LISTED ENTRIES:
......

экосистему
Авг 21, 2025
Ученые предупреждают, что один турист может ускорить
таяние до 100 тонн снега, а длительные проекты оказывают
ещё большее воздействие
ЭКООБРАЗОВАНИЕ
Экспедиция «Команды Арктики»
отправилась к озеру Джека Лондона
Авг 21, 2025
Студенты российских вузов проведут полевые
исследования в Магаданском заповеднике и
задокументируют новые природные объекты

......

TASK DIRECTIONS:
Return all of the entries exactly as they were supplied.

SOLUTION BELOW:
экосистему
Авг 21, 2025
Ученые предупреждают, что один турист может ускорить
таяние до 100 тонн снега, а длительные проекты оказывают
ещё большее воздействие
ЭКООБРАЗОВАНИЕ
Экспедиция «Команды Арктики»
отправилась к озеру Джека Лондона
Авг 21, 2025
Студенты российских вузов проведут полевые
исследования в Магаданском заповеднике и
задокументируют новые природные объекты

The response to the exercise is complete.